[libvirt] Unbounded client streams

Dear list, as you might have seen, I've been playing with our streams lately. One of the things I wanted to try was how my sparse streams deal with vol-download and slow writer (e.g. slow disk). Note to whomever wants to try that out: blkio,throttle.write_* is no good for this. So I went the old way: diff --git i/tools/virsh-util.c w/tools/virsh-util.c index 4b86e29..8f5738d 100644 --- i/tools/virsh-util.c +++ w/tools/virsh-util.c @@ -149,6 +149,8 @@ virshStreamSink(virStreamPtr st ATTRIBUTE_UNUSED, { int *fd = opaque; + sleep(60); + return safewrite(*fd, bytes, nbytes); } And found out something ugly: the memory footprint of virsh just keeps growing as vol-download progresses.
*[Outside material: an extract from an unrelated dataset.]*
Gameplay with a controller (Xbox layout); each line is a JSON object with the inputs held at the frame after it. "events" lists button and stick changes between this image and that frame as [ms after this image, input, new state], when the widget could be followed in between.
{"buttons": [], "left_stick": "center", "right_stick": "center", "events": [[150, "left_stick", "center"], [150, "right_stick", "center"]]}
I've tracked down the problem to: 1) The client event loop (virNetClientIOEventLoop) sees some incoming data, so it reads it (virNetClientIOHandleInput -> virNetClientCallDispatch) and queues the packet (virNetClientCallDispatchStream) regardless of the length of already queued packets 2) Since the server sees client has read all the data, it sends even more data. And the queue in step 1) just grows and grows. Ideally, the packets are taken out from the queue by virStreamRecv (which boils down to virNetClientStreamRecvPacket), but that is not on the schedule for the next minute. Frankly, I don't have any idea how to fix this. We can stop reading the data (i.e. not set POLLIN on the client <-> server socket) if the queue reaches certain length. BUT, this would mean no other call is processed. Not even keepalive - and the connection would break. The other option is to pretend I've never send this e-mail and you've read nothing O:-) Michal

2017-04-25 10:30 GMT+03:00 Michal Privoznik <mprivozn@redhat.com>:
Probably forgot to mention, the problem happens regardless of sparse streams or the regular ones we have already. It reproduces on both.
Does it possible to have two streams - one for upload/download that contains many messages and can take huge processing time. And second side by side for other messages. Like data channel and control channel? -- Vasiliy Tolstov, e-mail: v.tolstov@selfip.ru

On 04/25/2017 01:37 PM, Vasiliy Tolstov wrote:
2017-04-25 10:30 GMT+03:00 Michal Privoznik <mprivozn@redhat.com>:
Probably forgot to mention, the problem happens regardless of sparse streams or the regular ones we have already. It reproduces on both.
Does it possible to have two streams - one for upload/download that contains many messages and can take huge processing time. And second side by side for other messages. Like data channel and control channel?
No, currently it is not possible. We don't have multiplexed data streams over virConnect. While that might be relatively easily to implement for some transports (like libssh2), for some it would require change of the transport layer (e.g. TCP/UNIX sockets don't support multistreaming, so we'd need to use SCTP). Or implement multistreaming ourselves which is something I'd like very much to avoid. Michal

25 Апр 2017 г. 15:01 пользователь "Michal Privoznik" <mprivozn@redhat.com> написал: On 04/25/2017 01:37 PM, Vasiliy Tolstov wrote:
2017-04-25 10:30 GMT+03:00 Michal Privoznik <mprivozn@redhat.com>:
Probably forgot to mention, the problem happens regardless of sparse streams or the regular ones we have already. It reproduces on both.
Does it possible to have two streams - one for upload/download that contains many messages and can take huge processing time. And second side by side for other messages. Like data channel and control channel?
No, currently it is not possible. We don't have multiplexed data streams over virConnect. While that might be relatively easily to implement for some transports (like libssh2), for some it would require change of the transport layer (e.g. TCP/UNIX sockets don't support multistreaming, so we'd need to use SCTP). Or implement multistreaming ourselves which is something I'd like very much to avoid. Michal I'm not check keepalive messages,but why not possible to extend connect reply to pass connid and send pong messages from client with connid? If someone sends keepalive message with different connid extend it timeout?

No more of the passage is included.